This work is licensed under a Creative Commons Attribution-NonCommercial-ShareAlike 4.0 International License.
Sentiment Annotation Guidelines
This repository contains our guidelines for annotation of sentiment in social media. There are two versions, one with examples in Russian (VKontakte social network) and one with English examples from Twitter. The guidelines were prepared as part of RuSentiment project by Text Machine Lab for NLP.
RuSentiment dataset that was presented in the paper is no longer included in this repo due to request from VKontakte.

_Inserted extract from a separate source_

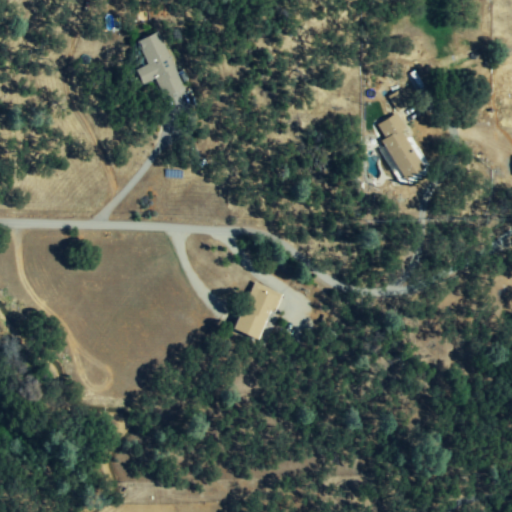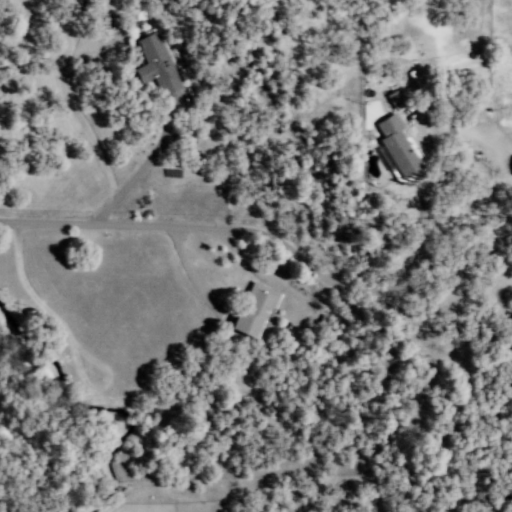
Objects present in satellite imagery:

Project page: http://text-machine.cs.uml.edu/projects/rusentiment/
Paper: "Rogers, A., Romanov, A., Rumshisky, A., Volkova, S., Gronas, M. and Gribov, A., 2018. RuSentiment: An Enriched Sentiment Analysis Dataset for Social Media in Russian. In Proceedings of COLING 2018 (pp. 755-763)." PDF | BibTex
Highlights of our annotation policy:
- negative and positive sentiment classes cover both implicit and explicit sentiment, both for expressing emotion and attitudes;
- neutral class (unmarked for sentiment);
- speech act class: social media posts often include formulaic greetings, thank-you posts and congratulatory posts, which may or may not express the actual sentiment of the sender;
- "skip" class for unclear cases, noisy posts, content that was likely not created by the users themselves (poems, lyrics, jokes etc.).

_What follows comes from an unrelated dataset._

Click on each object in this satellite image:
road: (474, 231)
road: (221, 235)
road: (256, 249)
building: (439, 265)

- cases of mixed sentiment are annotated for the dominant sentiment of the post, and the guidelines cover 6 frequent cases of mixed sentiment to improve inter-annotator agreement;
- hashtags and smileys are not treated as automatic sentiment labels.
For Russian these guideines yielded annotation speed of 250-350 posts per hour, with Fleiss kappa of 0.654 for randomly selected posts. See paper for details on how active learning influenced the inter-annotator agreement.